Suppose I have two 2D numpy arrays: x of type float64 and mask of type bool. I want to find variation of every column in x only taking into account numbers defined by mask. Here's what I did:

np.var(x, axis=0, where=mask)

Unfortunately, it produced error:

FloatingPointError: overflow encountered in multiply

So I came up with this code:

x[~mask] = np.nan
np.nanvar(x, axis=0)

which works fine. However I'd like to avoid this approach as it requires me to do unnecessary assignment of nans which is a waste of time. I'd also like to avoid explicitly specifying dtype like this

np.var(x, axis=0, where=mask, dtype=np.float128)

since I consider the overflow error to be result of my poor code and np.float64 should be more than enough for my task. So please help me understand why seemingly equivalent first and second snippets yield such different results.
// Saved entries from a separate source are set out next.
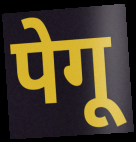
पेगू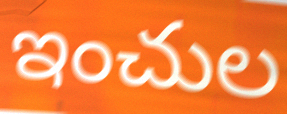
ఇంచులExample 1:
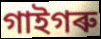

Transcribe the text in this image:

গাইগৰু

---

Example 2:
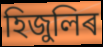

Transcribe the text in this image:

হিজুলিৰ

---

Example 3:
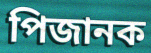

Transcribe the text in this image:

পিজানক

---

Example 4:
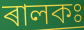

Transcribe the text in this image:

ৰালকঃ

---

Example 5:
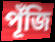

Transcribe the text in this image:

পূঁজি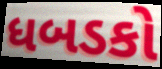
ધબડકોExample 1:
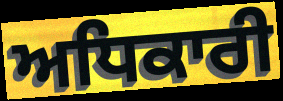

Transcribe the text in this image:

ਅਧਿਕਾਰੀ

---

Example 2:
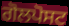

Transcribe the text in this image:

ਗੋਲਪੋਸਟ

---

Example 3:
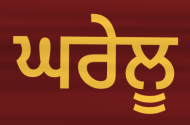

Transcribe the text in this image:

ਘਰੇਲੂ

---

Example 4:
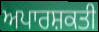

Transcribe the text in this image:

ਅਪਾਰਸ਼ਕਤੀ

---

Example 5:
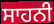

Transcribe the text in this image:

ਸਾਹਨੀ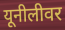
यूनीलीवर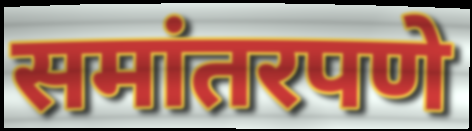
समांतरपणे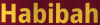
HabibahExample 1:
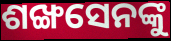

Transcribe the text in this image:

ଶଙ୍ଖସେନଙ୍କୁ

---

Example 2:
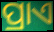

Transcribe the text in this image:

ପ୍ରାଏ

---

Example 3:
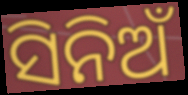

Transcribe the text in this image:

ସିନିଅଁ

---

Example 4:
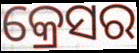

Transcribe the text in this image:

କ୍ରେସର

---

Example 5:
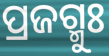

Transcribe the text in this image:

ପ୍ରଜଗ୍ମୁଃ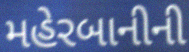
મહેરબાનીની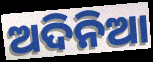
ଅଦିନିଆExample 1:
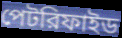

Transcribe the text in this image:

পেটরিফাইড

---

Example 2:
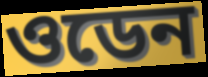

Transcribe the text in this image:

ওডেন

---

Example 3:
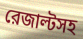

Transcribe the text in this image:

রেজাল্টসহ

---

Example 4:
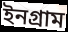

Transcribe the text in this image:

ইনগ্রাম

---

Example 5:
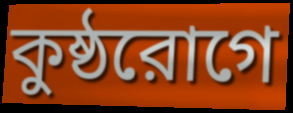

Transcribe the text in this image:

কুষ্ঠরোগে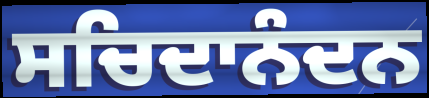
ਸਚਿਦਾਨੰਦਨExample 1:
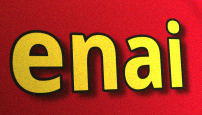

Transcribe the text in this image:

enai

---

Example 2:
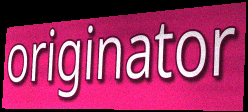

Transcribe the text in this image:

originator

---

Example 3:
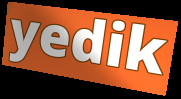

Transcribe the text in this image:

yedik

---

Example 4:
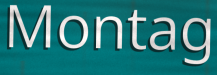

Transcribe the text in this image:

Montag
EDIT: Important thing to note here is that I work in Jupyter notebook and that error seems to be reproducible only after kernel restart. Simply running the cell twice fixes it for some reason.

CodePudding user response：

There is an intermediate calculation in numpy.var that operates on all the input values, even those where where is False. This can result in spurious warnings from numpy.var. See the numpy issue that I created about this.

Your nan-based work-around is fine. It might also be sufficient to use x[~mask] = 0 and then use numpy.var as you already are.

CodePudding user response：

You can shift your data to avoid an overflow without shifting the variance:

np.var(x - np.max(x), axis=0, where=mask)